Sia a Fiumicino, dove la corazzata Baccini ha potuto contare sul sostegno pesante dei big del Centrodestra nazionale, che a Santa Marinella, al primo posto delle liste più votate, ci sono due liste civiche.

A Fiumicino, la lista “Baccini Sindaco Lista Civica Fiumicino”, si è infatti aggiudicata 5409 voti, pari al 17,23% dei consensi. Prima forza della città dunque, più forte anche del PD Fiumicino e di Fratelli d’Italia. Eccellenti risultati anche per le altre liste civiche, in particolar modo “Crescere Insieme”, che supera di gran lunga UDC, Forza Italia e Lega, e la Lista Civica di Ezio di Genesio Pagliuca, che supera il 10%.

Interessanti da analizzare ancor di più i dati di Santa Marinella, dove nonostante la vittoria schiacciante di Pietro Tidei, il Partito Democratico non è risultato essere il partito più votato.
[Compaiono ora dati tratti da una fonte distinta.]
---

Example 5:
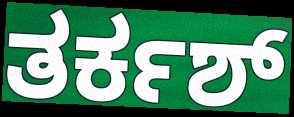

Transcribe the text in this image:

ತರ್ಕಶ್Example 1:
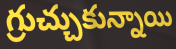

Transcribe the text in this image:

గ్రుచ్చుకున్నాయి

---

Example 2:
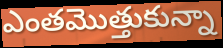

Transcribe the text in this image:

ఎంతమొత్తుకున్నా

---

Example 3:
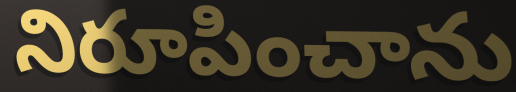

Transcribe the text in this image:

నిరూపించాను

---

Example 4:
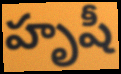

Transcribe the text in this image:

హృషీ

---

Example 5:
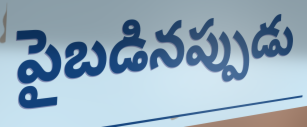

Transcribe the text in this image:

పైబడినప్పుడుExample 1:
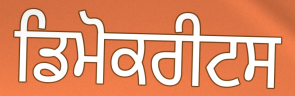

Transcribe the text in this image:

ਡਿਮੋਕਰੀਟਸ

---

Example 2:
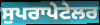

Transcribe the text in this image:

ਸੁਪਰਾਪੇਟੇਲਰ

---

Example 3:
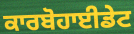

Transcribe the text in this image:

ਕਾਰਬੋਹਾਈਡੇਟ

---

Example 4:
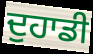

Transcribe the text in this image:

ਦੁਹਾਡੀ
A prendere più consensi infatti, è stata la Lista Civica di Fiorelli Sindaco: la lista di Domenico Fiorelli, candidato sconfitto del centrodestra, ha infatti ottenuto 1337 preferenze, pari al 15,99% dei votanti. Solamente secondo il Partito Democratico, che si aggiudica il 14,495 dei voti.

Dati che testimoniano come la “cura” targata Elly Schlein al Partito Democratico non sia servita.
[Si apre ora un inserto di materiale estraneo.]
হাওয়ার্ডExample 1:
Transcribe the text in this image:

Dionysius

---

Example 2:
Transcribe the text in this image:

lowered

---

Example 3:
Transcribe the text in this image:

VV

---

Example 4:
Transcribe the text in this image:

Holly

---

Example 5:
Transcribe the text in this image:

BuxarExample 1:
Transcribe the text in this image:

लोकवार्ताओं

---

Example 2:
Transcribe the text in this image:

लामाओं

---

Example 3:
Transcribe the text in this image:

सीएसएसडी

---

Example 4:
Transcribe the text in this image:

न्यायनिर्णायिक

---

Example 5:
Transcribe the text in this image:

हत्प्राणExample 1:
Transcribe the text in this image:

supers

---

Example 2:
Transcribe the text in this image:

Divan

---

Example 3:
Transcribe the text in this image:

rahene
A Fiumicino alle Regionali del febbraio scorso, il Partito Democratico aveva preso 3244 preferenze, pari al 18,10% dei consensi. Se sul fronte di singole preferenze, i dati sono più alti, in termini percentuali, il PD perde oltre un punto percentuale, assestandosi al 16,88%.

Paragone difficile invece per Santa Marinella: alle Regionali infatti, sulla Perla del Tirreno pendeva forte la spada di Damocle della candidatura all’interno di Azione di Marietta Tidei, che aveva fatto letteralmente piazza pulita lasciando solamente le briciole a tutti gli altri partiti del centrosinistra.

Ma sicuramente, fa clamore il dato di un Partito che con un risultato così forte da parte di Pietro Tidei, la avrebbe dovuta far da padrone.

Risultati bassi infine, per Lega e Forza Italia. Esclusa dal conteggio Fratelli D’Italia, che tiene botta più per ideologia in alcuni casi che per reale entità delle liste.

In ogni caso, le Segreterie dei partiti, in particolar modo a sinistra, avranno molto su cui riflettere…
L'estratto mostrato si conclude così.